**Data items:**
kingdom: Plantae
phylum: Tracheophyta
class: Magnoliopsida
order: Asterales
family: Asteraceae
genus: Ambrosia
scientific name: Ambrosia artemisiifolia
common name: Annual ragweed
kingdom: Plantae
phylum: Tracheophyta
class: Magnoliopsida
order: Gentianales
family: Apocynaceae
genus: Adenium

* * *

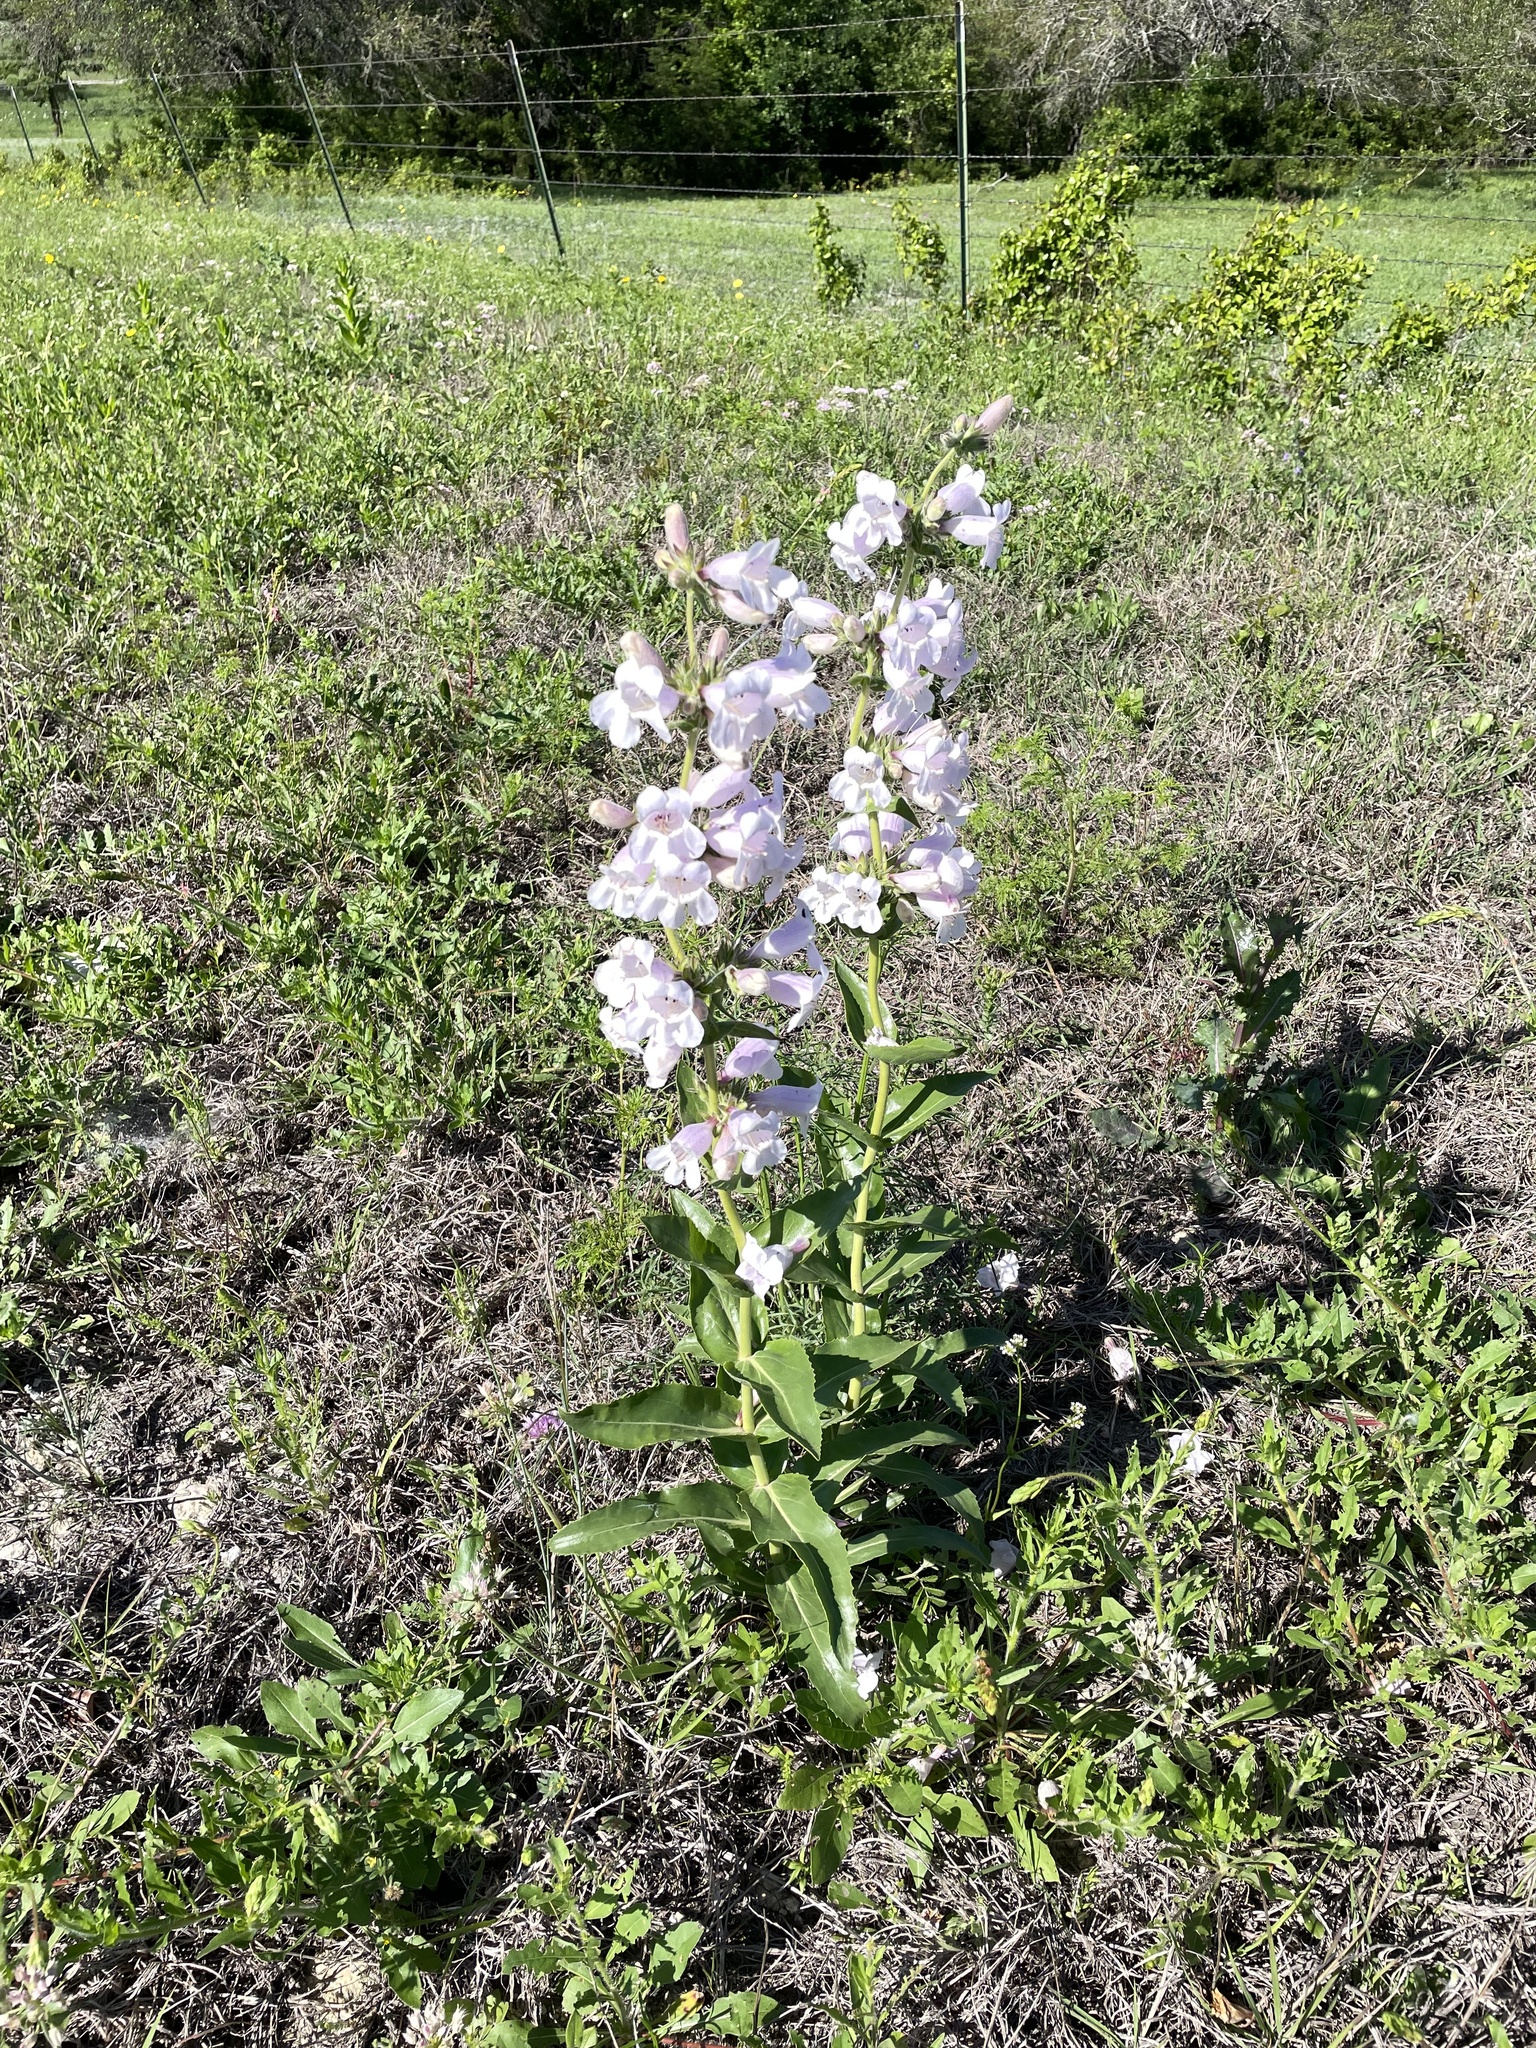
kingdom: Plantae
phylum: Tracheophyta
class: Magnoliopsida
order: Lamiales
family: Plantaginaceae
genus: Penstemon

**Problem:**
Copy the lines from the one with "family: Asteraceae" up to and including the one with "family: Apocynaceae", keeping each line as it stands.

**Response:**
family: Asteraceae
genus: Ambrosia
scientific name: Ambrosia artemisiifolia
common name: Annual ragweed
kingdom: Plantae
phylum: Tracheophyta
class: Magnoliopsida
order: Gentianales
family: Apocynaceae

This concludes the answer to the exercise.